▶ [PROBLEM TO WORK ON] Extract the source text from each of the rows and reproduce every line unchanged. Leave the pictures out of your answer.

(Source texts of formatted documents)
——————————

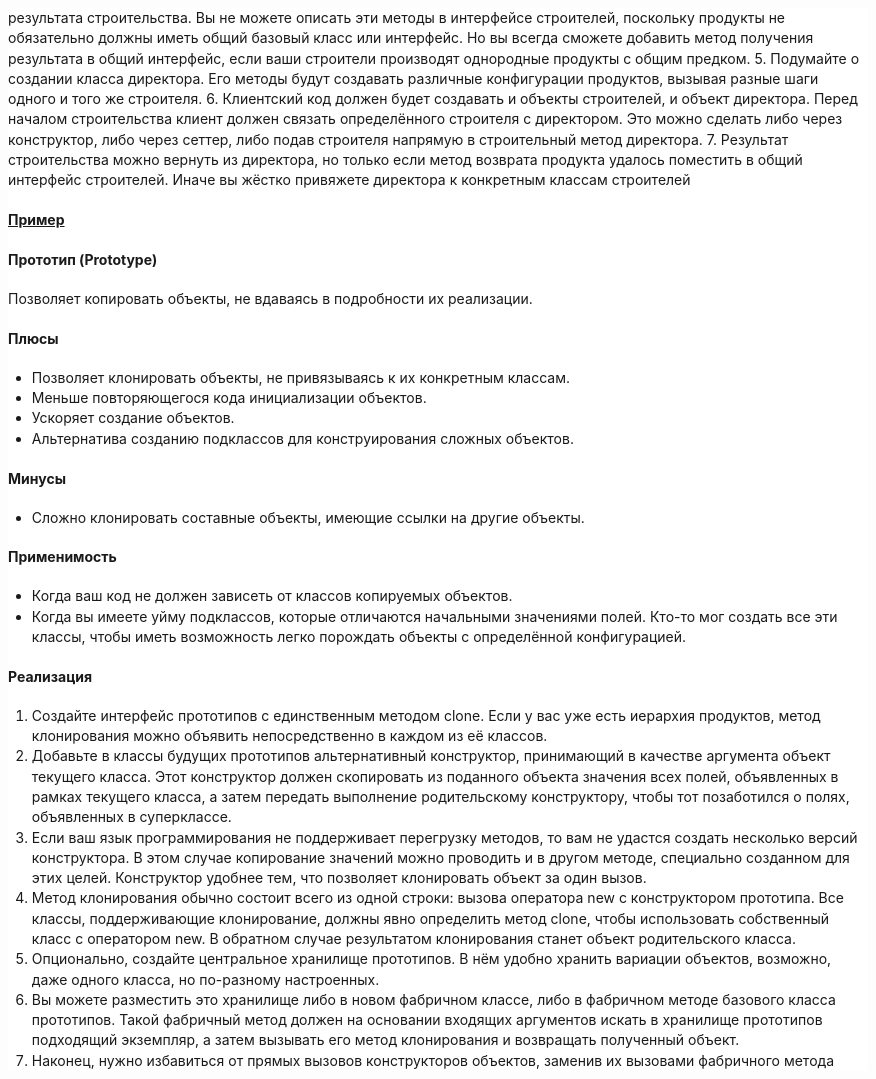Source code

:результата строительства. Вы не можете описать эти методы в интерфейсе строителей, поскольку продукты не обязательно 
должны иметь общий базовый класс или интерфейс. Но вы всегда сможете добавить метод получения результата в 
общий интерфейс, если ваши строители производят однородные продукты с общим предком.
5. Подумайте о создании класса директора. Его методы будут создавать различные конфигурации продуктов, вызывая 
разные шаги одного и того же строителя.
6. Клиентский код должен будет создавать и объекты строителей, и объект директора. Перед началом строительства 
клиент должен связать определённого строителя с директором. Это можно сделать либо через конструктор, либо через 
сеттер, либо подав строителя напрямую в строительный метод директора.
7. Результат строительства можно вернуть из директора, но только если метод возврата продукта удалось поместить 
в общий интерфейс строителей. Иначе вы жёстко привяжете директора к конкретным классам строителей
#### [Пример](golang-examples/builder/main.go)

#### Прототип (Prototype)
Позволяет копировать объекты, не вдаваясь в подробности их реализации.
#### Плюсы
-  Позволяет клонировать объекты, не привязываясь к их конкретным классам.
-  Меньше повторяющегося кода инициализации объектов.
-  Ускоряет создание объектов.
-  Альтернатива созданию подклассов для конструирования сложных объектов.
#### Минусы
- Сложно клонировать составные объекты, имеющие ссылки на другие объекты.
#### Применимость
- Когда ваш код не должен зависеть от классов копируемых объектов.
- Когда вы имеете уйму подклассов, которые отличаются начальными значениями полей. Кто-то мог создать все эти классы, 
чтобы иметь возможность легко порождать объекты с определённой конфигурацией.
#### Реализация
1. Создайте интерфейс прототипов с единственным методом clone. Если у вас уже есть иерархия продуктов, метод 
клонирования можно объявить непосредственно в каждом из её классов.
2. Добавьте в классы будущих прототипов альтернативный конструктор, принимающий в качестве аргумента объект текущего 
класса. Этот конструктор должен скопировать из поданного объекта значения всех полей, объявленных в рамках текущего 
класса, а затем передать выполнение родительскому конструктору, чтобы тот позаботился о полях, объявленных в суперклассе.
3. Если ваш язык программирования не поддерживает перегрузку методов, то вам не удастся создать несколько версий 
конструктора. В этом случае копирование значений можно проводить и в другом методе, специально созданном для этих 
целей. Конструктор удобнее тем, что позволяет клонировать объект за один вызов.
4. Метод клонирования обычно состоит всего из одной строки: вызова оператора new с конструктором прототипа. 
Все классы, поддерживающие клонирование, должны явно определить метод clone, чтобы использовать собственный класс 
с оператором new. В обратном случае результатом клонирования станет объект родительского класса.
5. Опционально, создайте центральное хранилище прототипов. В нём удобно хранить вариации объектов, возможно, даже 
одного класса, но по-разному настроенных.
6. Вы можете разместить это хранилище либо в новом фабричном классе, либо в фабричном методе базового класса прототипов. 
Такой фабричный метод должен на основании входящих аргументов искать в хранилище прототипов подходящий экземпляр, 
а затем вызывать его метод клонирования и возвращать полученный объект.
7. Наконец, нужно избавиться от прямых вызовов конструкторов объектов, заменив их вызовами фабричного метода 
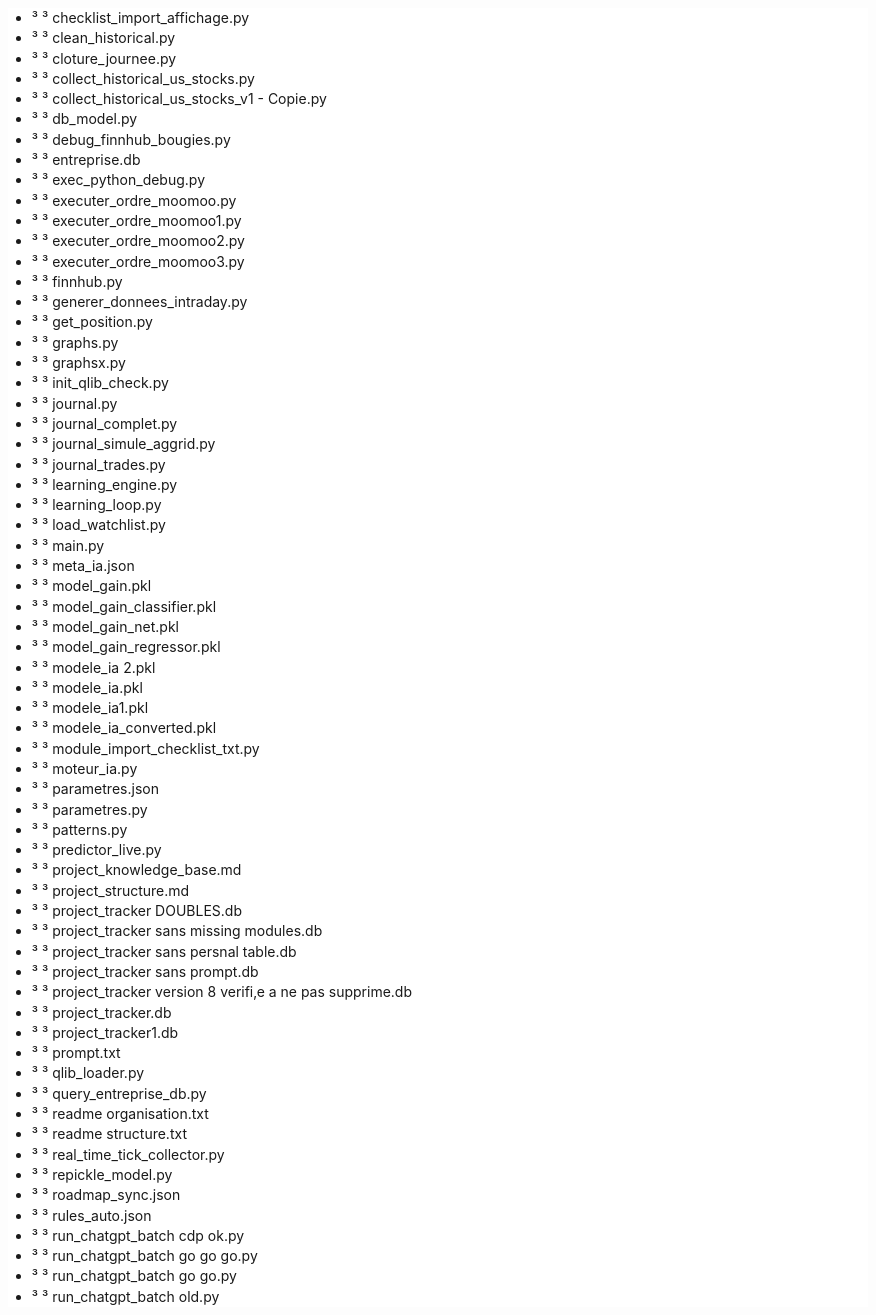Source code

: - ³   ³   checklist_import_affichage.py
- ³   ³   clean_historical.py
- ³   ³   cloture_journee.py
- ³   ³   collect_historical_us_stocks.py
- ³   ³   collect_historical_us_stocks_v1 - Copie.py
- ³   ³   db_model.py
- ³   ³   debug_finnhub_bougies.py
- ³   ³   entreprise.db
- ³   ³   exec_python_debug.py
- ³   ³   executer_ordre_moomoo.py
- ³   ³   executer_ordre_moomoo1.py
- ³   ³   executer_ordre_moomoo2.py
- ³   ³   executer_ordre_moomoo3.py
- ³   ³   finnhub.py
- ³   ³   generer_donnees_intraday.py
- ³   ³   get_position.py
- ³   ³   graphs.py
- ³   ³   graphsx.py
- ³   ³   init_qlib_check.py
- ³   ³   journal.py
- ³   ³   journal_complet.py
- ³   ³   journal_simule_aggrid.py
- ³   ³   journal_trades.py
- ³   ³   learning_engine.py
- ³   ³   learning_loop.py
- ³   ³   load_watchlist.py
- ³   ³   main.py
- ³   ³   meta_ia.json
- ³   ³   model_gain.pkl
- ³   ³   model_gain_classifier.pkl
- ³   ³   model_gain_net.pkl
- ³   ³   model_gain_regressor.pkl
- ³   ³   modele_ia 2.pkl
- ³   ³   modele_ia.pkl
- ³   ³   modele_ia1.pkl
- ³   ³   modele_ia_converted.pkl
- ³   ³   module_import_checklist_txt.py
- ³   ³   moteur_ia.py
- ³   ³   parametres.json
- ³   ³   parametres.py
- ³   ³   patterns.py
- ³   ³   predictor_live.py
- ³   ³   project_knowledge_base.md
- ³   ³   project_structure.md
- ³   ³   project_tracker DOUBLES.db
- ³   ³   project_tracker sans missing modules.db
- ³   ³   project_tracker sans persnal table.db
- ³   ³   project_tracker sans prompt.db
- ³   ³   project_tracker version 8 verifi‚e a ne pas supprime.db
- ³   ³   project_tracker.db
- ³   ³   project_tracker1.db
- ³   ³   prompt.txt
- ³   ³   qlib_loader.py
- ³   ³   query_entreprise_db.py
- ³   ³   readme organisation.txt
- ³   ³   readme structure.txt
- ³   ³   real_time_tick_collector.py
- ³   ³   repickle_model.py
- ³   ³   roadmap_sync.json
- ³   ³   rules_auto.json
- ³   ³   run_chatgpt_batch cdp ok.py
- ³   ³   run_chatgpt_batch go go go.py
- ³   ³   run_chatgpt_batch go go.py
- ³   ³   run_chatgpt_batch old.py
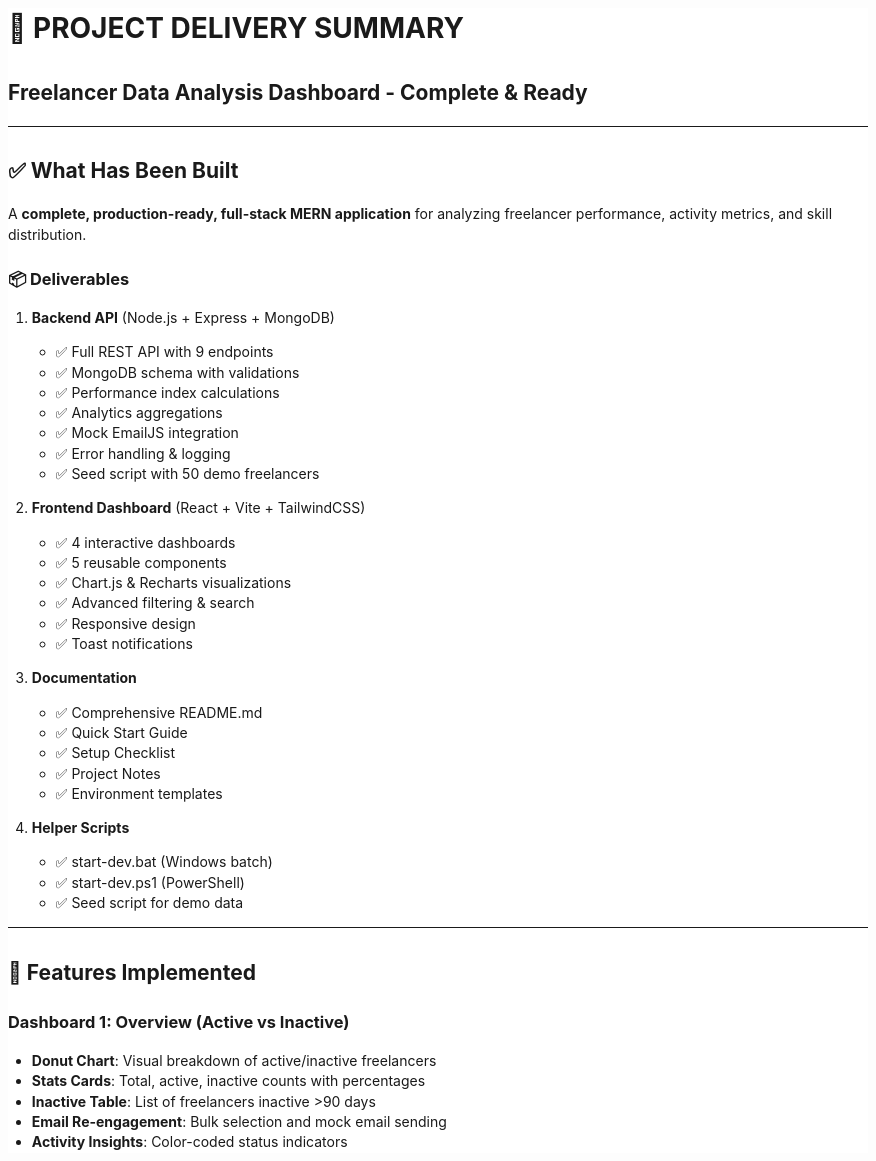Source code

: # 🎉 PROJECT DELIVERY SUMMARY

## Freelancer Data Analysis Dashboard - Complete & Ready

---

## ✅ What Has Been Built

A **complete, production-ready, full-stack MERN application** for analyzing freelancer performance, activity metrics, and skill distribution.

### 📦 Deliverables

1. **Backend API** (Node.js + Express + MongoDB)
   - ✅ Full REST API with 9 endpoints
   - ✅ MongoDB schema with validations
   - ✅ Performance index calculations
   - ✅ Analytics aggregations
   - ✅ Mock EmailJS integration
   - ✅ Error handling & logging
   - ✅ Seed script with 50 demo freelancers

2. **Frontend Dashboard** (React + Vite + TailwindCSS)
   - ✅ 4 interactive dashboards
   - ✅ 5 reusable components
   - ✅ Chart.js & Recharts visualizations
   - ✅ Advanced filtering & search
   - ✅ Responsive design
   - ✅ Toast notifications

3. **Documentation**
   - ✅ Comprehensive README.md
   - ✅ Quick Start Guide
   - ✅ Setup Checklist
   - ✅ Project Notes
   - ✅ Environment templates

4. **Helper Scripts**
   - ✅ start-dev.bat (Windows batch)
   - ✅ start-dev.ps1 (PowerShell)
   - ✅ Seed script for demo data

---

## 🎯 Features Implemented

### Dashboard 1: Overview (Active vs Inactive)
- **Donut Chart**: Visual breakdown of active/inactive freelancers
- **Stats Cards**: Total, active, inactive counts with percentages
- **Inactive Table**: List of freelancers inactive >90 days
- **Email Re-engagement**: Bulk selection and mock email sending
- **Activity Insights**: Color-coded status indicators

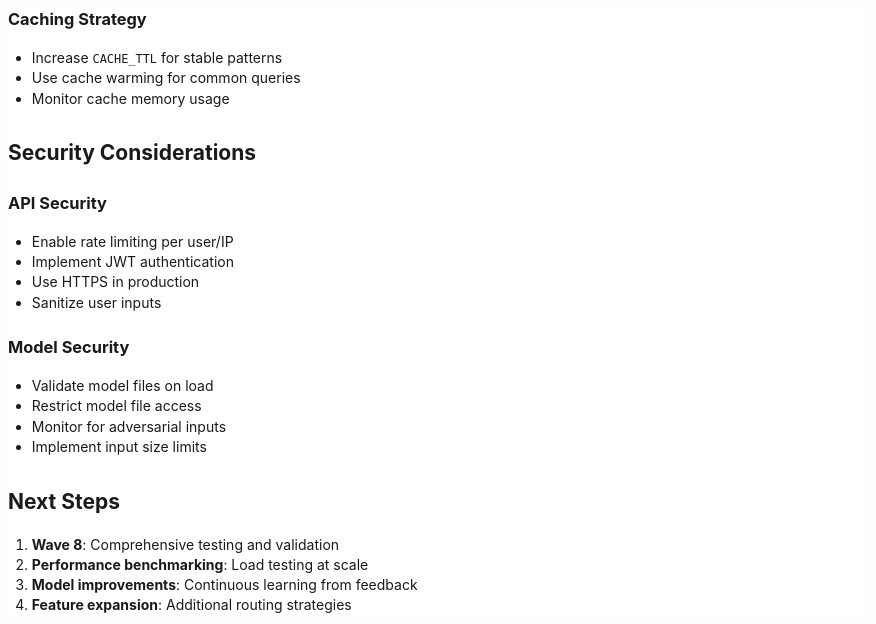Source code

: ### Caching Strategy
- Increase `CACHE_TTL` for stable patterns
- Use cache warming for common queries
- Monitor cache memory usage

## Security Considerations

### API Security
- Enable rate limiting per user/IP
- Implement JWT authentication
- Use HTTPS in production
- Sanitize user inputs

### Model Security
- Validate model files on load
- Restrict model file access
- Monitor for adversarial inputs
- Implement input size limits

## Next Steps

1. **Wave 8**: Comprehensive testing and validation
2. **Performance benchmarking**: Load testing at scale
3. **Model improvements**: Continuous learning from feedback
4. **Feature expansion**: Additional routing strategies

——————————

▶ [ANSWER FOR THE TASK]
Source code

:результата строительства. Вы не можете описать эти методы в интерфейсе строителей, поскольку продукты не обязательно 
должны иметь общий базовый класс или интерфейс. Но вы всегда сможете добавить метод получения результата в 
общий интерфейс, если ваши строители производят однородные продукты с общим предком.
5. Подумайте о создании класса директора. Его методы будут создавать различные конфигурации продуктов, вызывая 
разные шаги одного и того же строителя.
6. Клиентский код должен будет создавать и объекты строителей, и объект директора. Перед началом строительства 
клиент должен связать определённого строителя с директором. Это можно сделать либо через конструктор, либо через 
сеттер, либо подав строителя напрямую в строительный метод директора.
7. Результат строительства можно вернуть из директора, но только если метод возврата продукта удалось поместить 
в общий интерфейс строителей. Иначе вы жёстко привяжете директора к конкретным классам строителей
#### [Пример](golang-examples/builder/main.go)

#### Прототип (Prototype)
Позволяет копировать объекты, не вдаваясь в подробности их реализации.
#### Плюсы
-  Позволяет клонировать объекты, не привязываясь к их конкретным классам.
-  Меньше повторяющегося кода инициализации объектов.
-  Ускоряет создание объектов.
-  Альтернатива созданию подклассов для конструирования сложных объектов.
#### Минусы
- Сложно клонировать составные объекты, имеющие ссылки на другие объекты.
#### Применимость
- Когда ваш код не должен зависеть от классов копируемых объектов.
- Когда вы имеете уйму подклассов, которые отличаются начальными значениями полей. Кто-то мог создать все эти классы, 
чтобы иметь возможность легко порождать объекты с определённой конфигурацией.
#### Реализация
1. Создайте интерфейс прототипов с единственным методом clone. Если у вас уже есть иерархия продуктов, метод 
клонирования можно объявить непосредственно в каждом из её классов.
2. Добавьте в классы будущих прототипов альтернативный конструктор, принимающий в качестве аргумента объект текущего 
класса. Этот конструктор должен скопировать из поданного объекта значения всех полей, объявленных в рамках текущего 
класса, а затем передать выполнение родительскому конструктору, чтобы тот позаботился о полях, объявленных в суперклассе.
3. Если ваш язык программирования не поддерживает перегрузку методов, то вам не удастся создать несколько версий 
конструктора. В этом случае копирование значений можно проводить и в другом методе, специально созданном для этих 
целей. Конструктор удобнее тем, что позволяет клонировать объект за один вызов.
4. Метод клонирования обычно состоит всего из одной строки: вызова оператора new с конструктором прототипа. 
Все классы, поддерживающие клонирование, должны явно определить метод clone, чтобы использовать собственный класс 
с оператором new. В обратном случае результатом клонирования станет объект родительского класса.
5. Опционально, создайте центральное хранилище прототипов. В нём удобно хранить вариации объектов, возможно, даже 
одного класса, но по-разному настроенных.
6. Вы можете разместить это хранилище либо в новом фабричном классе, либо в фабричном методе базового класса прототипов. 
Такой фабричный метод должен на основании входящих аргументов искать в хранилище прототипов подходящий экземпляр, 
а затем вызывать его метод клонирования и возвращать полученный объект.
7. Наконец, нужно избавиться от прямых вызовов конструкторов объектов, заменив их вызовами фабричного метода 
Source code

: - ³   ³   checklist_import_affichage.py
- ³   ³   clean_historical.py
- ³   ³   cloture_journee.py
- ³   ³   collect_historical_us_stocks.py
- ³   ³   collect_historical_us_stocks_v1 - Copie.py
- ³   ³   db_model.py
- ³   ³   debug_finnhub_bougies.py
- ³   ³   entreprise.db
- ³   ³   exec_python_debug.py
- ³   ³   executer_ordre_moomoo.py
- ³   ³   executer_ordre_moomoo1.py
- ³   ³   executer_ordre_moomoo2.py
- ³   ³   executer_ordre_moomoo3.py
- ³   ³   finnhub.py
- ³   ³   generer_donnees_intraday.py
- ³   ³   get_position.py
- ³   ³   graphs.py
- ³   ³   graphsx.py
- ³   ³   init_qlib_check.py
- ³   ³   journal.py
- ³   ³   journal_complet.py
- ³   ³   journal_simule_aggrid.py
- ³   ³   journal_trades.py
- ³   ³   learning_engine.py
- ³   ³   learning_loop.py
- ³   ³   load_watchlist.py
- ³   ³   main.py
- ³   ³   meta_ia.json
- ³   ³   model_gain.pkl
- ³   ³   model_gain_classifier.pkl
- ³   ³   model_gain_net.pkl
- ³   ³   model_gain_regressor.pkl
- ³   ³   modele_ia 2.pkl
- ³   ³   modele_ia.pkl
- ³   ³   modele_ia1.pkl
- ³   ³   modele_ia_converted.pkl
- ³   ³   module_import_checklist_txt.py
- ³   ³   moteur_ia.py
- ³   ³   parametres.json
- ³   ³   parametres.py
- ³   ³   patterns.py
- ³   ³   predictor_live.py
- ³   ³   project_knowledge_base.md
- ³   ³   project_structure.md
- ³   ³   project_tracker DOUBLES.db
- ³   ³   project_tracker sans missing modules.db
- ³   ³   project_tracker sans persnal table.db
- ³   ³   project_tracker sans prompt.db
- ³   ³   project_tracker version 8 verifi‚e a ne pas supprime.db
- ³   ³   project_tracker.db
- ³   ³   project_tracker1.db
- ³   ³   prompt.txt
- ³   ³   qlib_loader.py
- ³   ³   query_entreprise_db.py
- ³   ³   readme organisation.txt
- ³   ³   readme structure.txt
- ³   ³   real_time_tick_collector.py
- ³   ³   repickle_model.py
- ³   ³   roadmap_sync.json
- ³   ³   rules_auto.json
- ³   ³   run_chatgpt_batch cdp ok.py
- ³   ³   run_chatgpt_batch go go go.py
- ³   ³   run_chatgpt_batch go go.py
- ³   ³   run_chatgpt_batch old.py
Source code

: # 🎉 PROJECT DELIVERY SUMMARY

## Freelancer Data Analysis Dashboard - Complete & Ready

---

## ✅ What Has Been Built

A **complete, production-ready, full-stack MERN application** for analyzing freelancer performance, activity metrics, and skill distribution.

### 📦 Deliverables

1. **Backend API** (Node.js + Express + MongoDB)
   - ✅ Full REST API with 9 endpoints
   - ✅ MongoDB schema with validations
   - ✅ Performance index calculations
   - ✅ Analytics aggregations
   - ✅ Mock EmailJS integration
   - ✅ Error handling & logging
   - ✅ Seed script with 50 demo freelancers

2. **Frontend Dashboard** (React + Vite + TailwindCSS)
   - ✅ 4 interactive dashboards
   - ✅ 5 reusable components
   - ✅ Chart.js & Recharts visualizations
   - ✅ Advanced filtering & search
   - ✅ Responsive design
   - ✅ Toast notifications

3. **Documentation**
   - ✅ Comprehensive README.md
   - ✅ Quick Start Guide
   - ✅ Setup Checklist
   - ✅ Project Notes
   - ✅ Environment templates

4. **Helper Scripts**
   - ✅ start-dev.bat (Windows batch)
   - ✅ start-dev.ps1 (PowerShell)
   - ✅ Seed script for demo data

---

## 🎯 Features Implemented

### Dashboard 1: Overview (Active vs Inactive)
- **Donut Chart**: Visual breakdown of active/inactive freelancers
- **Stats Cards**: Total, active, inactive counts with percentages
- **Inactive Table**: List of freelancers inactive >90 days
- **Email Re-engagement**: Bulk selection and mock email sending
- **Activity Insights**: Color-coded status indicators

Source code

: ### Caching Strategy
- Increase `CACHE_TTL` for stable patterns
- Use cache warming for common queries
- Monitor cache memory usage

## Security Considerations

### API Security
- Enable rate limiting per user/IP
- Implement JWT authentication
- Use HTTPS in production
- Sanitize user inputs

### Model Security
- Validate model files on load
- Restrict model file access
- Monitor for adversarial inputs
- Implement input size limits

## Next Steps

1. **Wave 8**: Comprehensive testing and validation
2. **Performance benchmarking**: Load testing at scale
3. **Model improvements**: Continuous learning from feedback
4. **Feature expansion**: Additional routing strategies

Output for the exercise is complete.